Because of my current limitations on time being in school and working full time, the business approach makes the most sense for my situation. It will allow me to create in bursts and continue to grown in the meantime.

The Immediate Needs

Business school tuition is a strong practical motivator to make first steps to starting a business. My program is extremely expensive and has caused concern for the amount of debt I would need to finance it. A better option would be to supplement the payment with additional income from a side business.

One way this could work is to earn and save the cost of tuition before payments are due on the loans. The total cost of the program is $200,000 and the first payment is due in 30 months. This would be closer to about $7,000 per month. Regular monthly payments on this loan would be approximately $2,500 per month which is what I can estimate to save from my primary income. This leaves average $4,500 per month. This seems like a lot but any portion of it would beneficial and acknowledging that the hardest part is going from zero to $10 rather than $10 to $1,000.

The values are less important than having numbers that provide short term useful purpose. It is a motivation that is more tangible and available than a ten year goal, but a mindset that will serve well after these immediate needs are met.

The Ten Year Goal

In my very first class session of business school, the very first activity the professor asked us to do was to write on an index card our one, five and ten year goals. The perspective he wanted us to take was of looking back from this time in the future and seeing all the steps we needed to take to get to that point. I am shocked that so far, this very first, seemingly obvious and predictable activity has had the most impact on me of anything else I have done recently.

What I was confronted with when filling out my card was that ten years from now I don’t want to be working for someone else’s company, far from it. I wanted to have made my friends rich.

This is an idea I ran across when talking with a colleague about the company Connectwise that, from my understanding, was founded, built and taken public in a thoughtful way that benefited customers, employees, and shareholders. The founder, Arnie Bellini, built a high quality business that is a net positive in the world and made his friends and early investors rich.

This struck me as the only point; why do anything else.

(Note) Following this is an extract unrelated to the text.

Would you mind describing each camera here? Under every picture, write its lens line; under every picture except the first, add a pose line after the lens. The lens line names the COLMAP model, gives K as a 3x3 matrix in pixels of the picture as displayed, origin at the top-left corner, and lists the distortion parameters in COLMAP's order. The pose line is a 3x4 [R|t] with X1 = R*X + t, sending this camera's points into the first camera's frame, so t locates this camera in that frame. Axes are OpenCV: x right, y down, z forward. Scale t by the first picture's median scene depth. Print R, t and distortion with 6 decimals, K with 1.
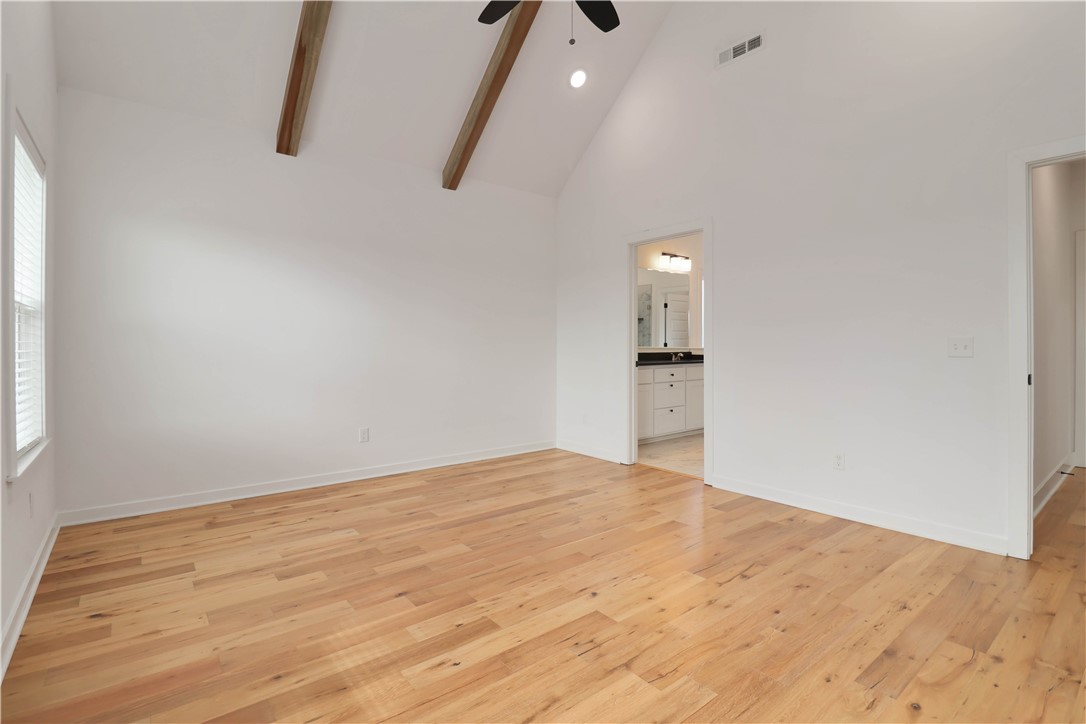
lens RADIAL K [[512.3, 0, 551.4], [0, 512.3, 352.8], [0, 0, 1]] dist [-0.000030, -0.000478]
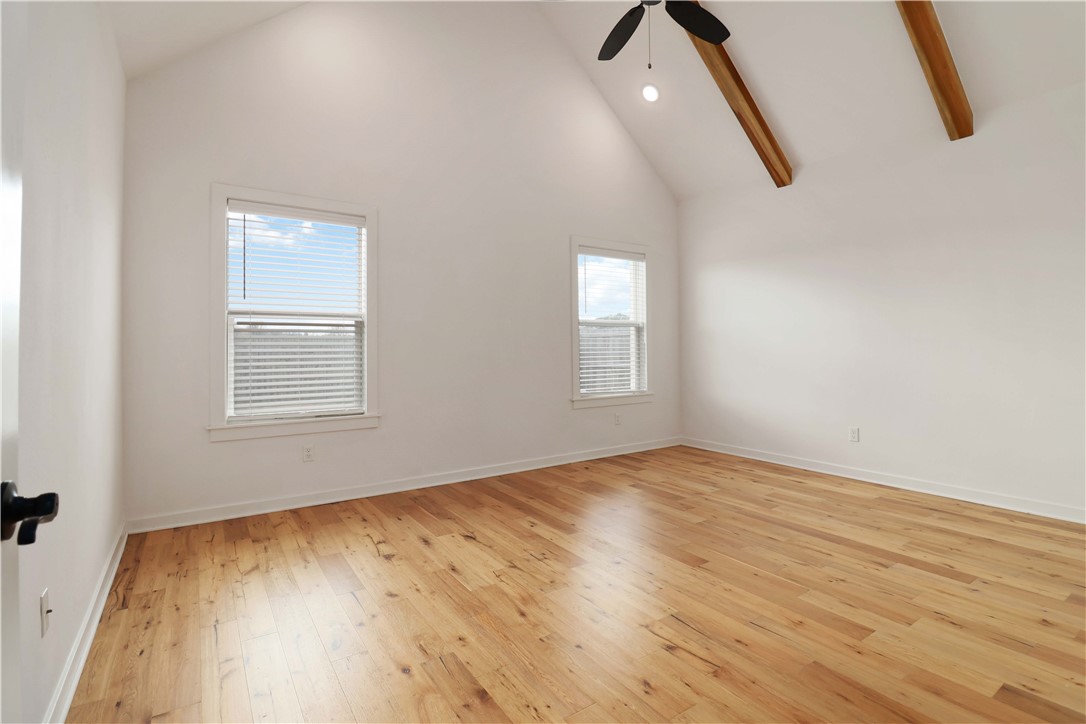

Starting and running my own business has been on my mind, but the activity in class put me in a perspective that to be there in ten years, it isn’t going to happen on its own. If I am serious about this I need to start taking steps or facing my life towards that goal.

This has caused me a great deal of cognitive dissonance. My excuse thus far has been that while I know a lot about how my company will run (what kind of culture we will have, some people who will work there), I don’t have an idea for what we will be doing or selling.

It seems that most people start with an idea, and I am starting with an index card of pretty general goals. The leap is that with these directions, the rest will follow.